The new transport secretary, Philip Hammond, who enjoys driving his Jaguar and is frightened of the dangerous situations that cyclists bring upon themselves, has pledged to bring an end to the war on the Motorist.  We, the British people, welcome Mr Hammond’s position and hereby declare our willingness to enter into negotiations for a ceasefire.  Here are our demands.

  1. Stop the killings.  The occupying Motorist governments have systematically turned a blind eye to the massacre of British civilians, including countless women and children, by Motorist soldiers.  The institutions of Motorist society have handled such atrocities internally, punishing the worst war-crimes, such as the herding of pensioners onto their mandatory “Zebra crossings” before violently killing them, with symbolic non-punishments, such as the six-month suspended sentence and the £60 fine.  If the Motorist establishment expects a ceasefire, they must make the first move.
  2. End the occupation of our cities.  The Motorist government must set in motion the withdrawal of troops from our historic centres of culture, ending the destruction of British cultural heritage and the intimidatory disruption of daily civilian life and health.  The Motorist administration must arrange for the dismantling of illegal Motorist settlements in the few existing designated de-Motorised zones — the pavement, footpath, cycleway, and pedestrian shopping street.
  3. Equal treatment.  The British Citizen has subsidised the Motorist way of life (contrary to their propaganda that a mythical “Road Tax” and meagre “fuel duty” sufficiently cover the cost of their infrastructure, mitigation of their environmental destruction, lost economic productivity, and the injury, ill-health, and loss of life that they cause); the motorist has enjoyed superior publicly funded infrastructure and services at the expense of our communities and environment.  Under a ceasefire, we would therefore expect this situation to be replaced by one of equal treatment.  The Motorist government must give equal per-user street space to the non-motorist; Motorist councils and businesses must consider the safety and needs of the non-motorist, not just the convenience of Motorist troops when planning construction and maintenance projects in our streets.  While the cost of most conventional forms of travel, such as bus and rail, has consistently risen above the rate of inflation since conventional infrastructure was given away by the Motorist government to private companies with a focus on taking money rather than providing service, the Motorist government has engineered for the cost of the (still largely nationalised) Motorist way of life to fall behind inflation.  The Motorist administration must dismantle these state mechanisms for making the Motorist way of life cheaper and those for increasing the burdens on the normal citizen.
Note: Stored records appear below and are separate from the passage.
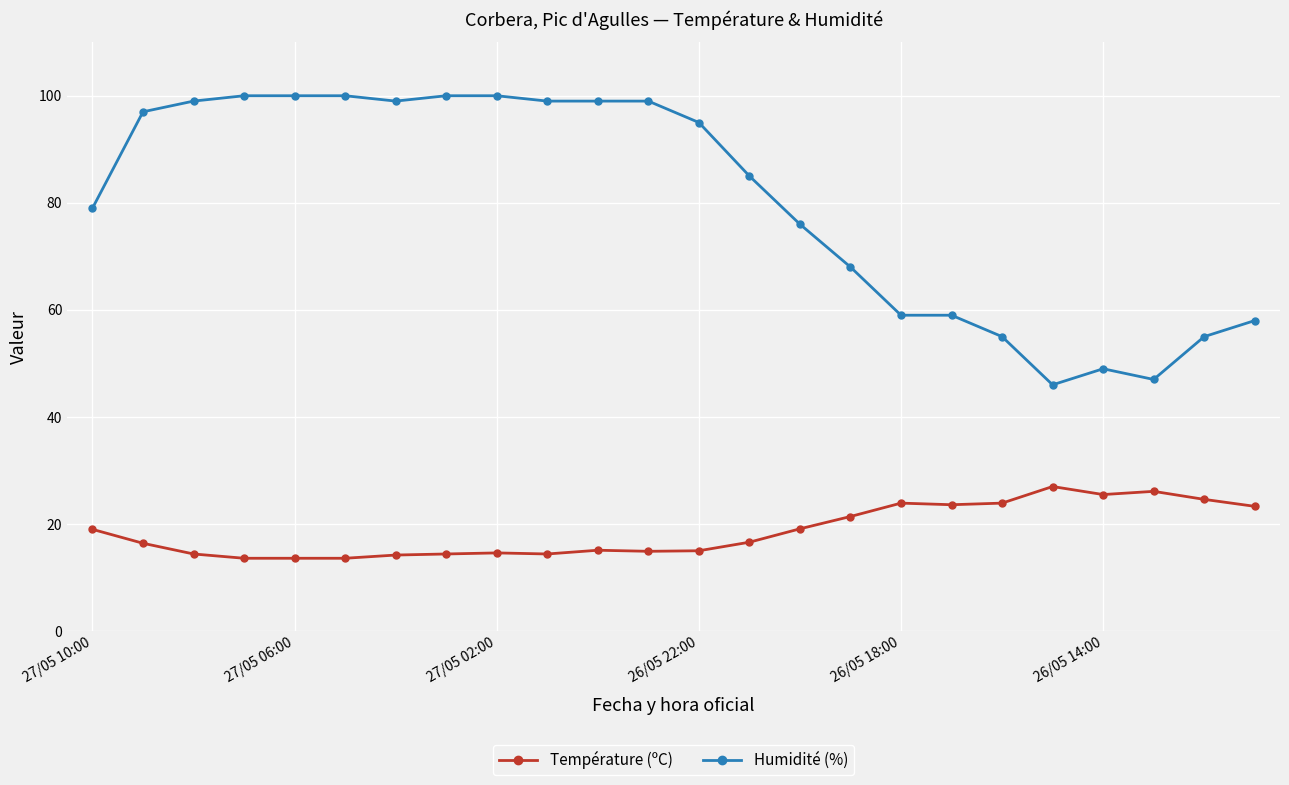

Which series has the widest spread of values?

Humidité (%)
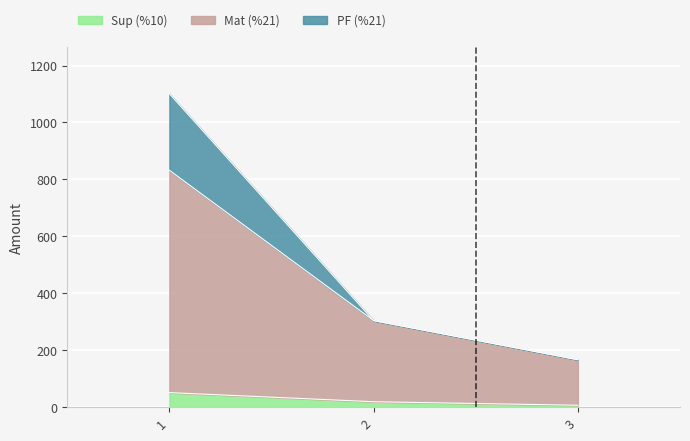

At which label does PF (%21) first exceed 304?

1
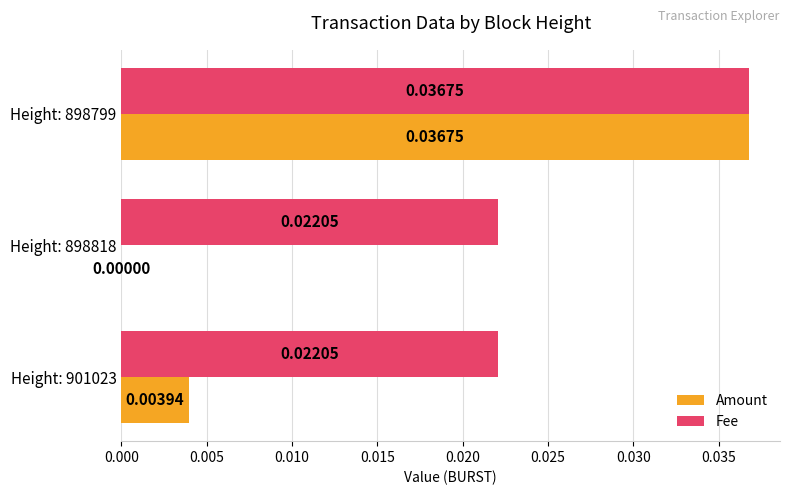

Between Height: 901023 and Height: 898818, which series saw the biggest shift?

Amount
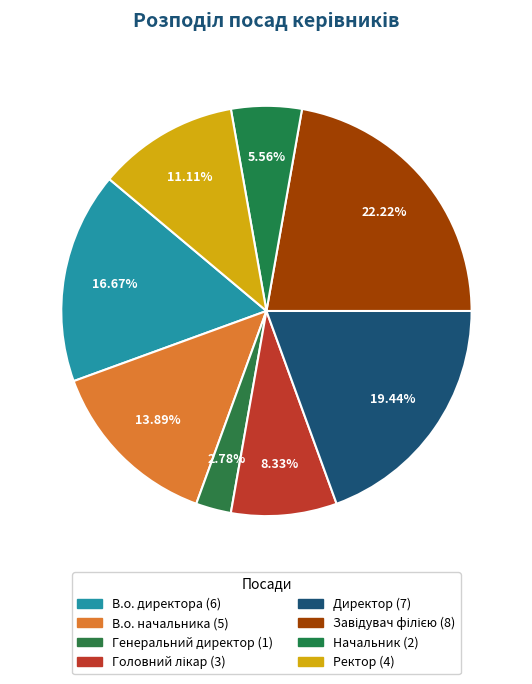

Count the number of slices in the pie.

8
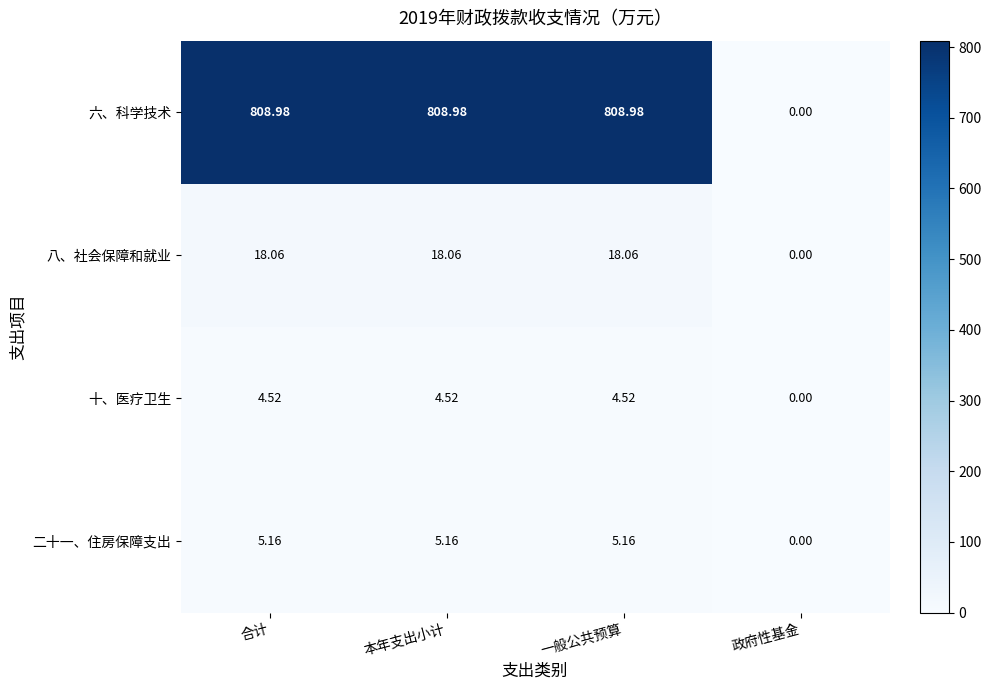

At which label does 十、医疗卫生 first exceed 4?

合计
  4. Re-integration of troops.  The occupying forces must integrate into British society, including, but not limited to, adopting and being bound by the British legal system.  If the war is to end, Motorist forces will become civilians, and must therefore cease breaking civilian laws, and cease to be allowed to get away with breaking civilian laws.  Reintegration of troops into society requires that Motorist troops accept the responsibilities of civilian life and an end to their exemption from the laws that are in place to protect life and limb, and to preserve our cities and environment.

These are the initial simple demands that would allow the British people to live and work alongside the Motorists, and we hope that the Motorist generals will agree to these reasonable first steps towards dialogue and peace.  Over the coming weeks and months, this blog will track the progress of our negotiations to end this bloody war.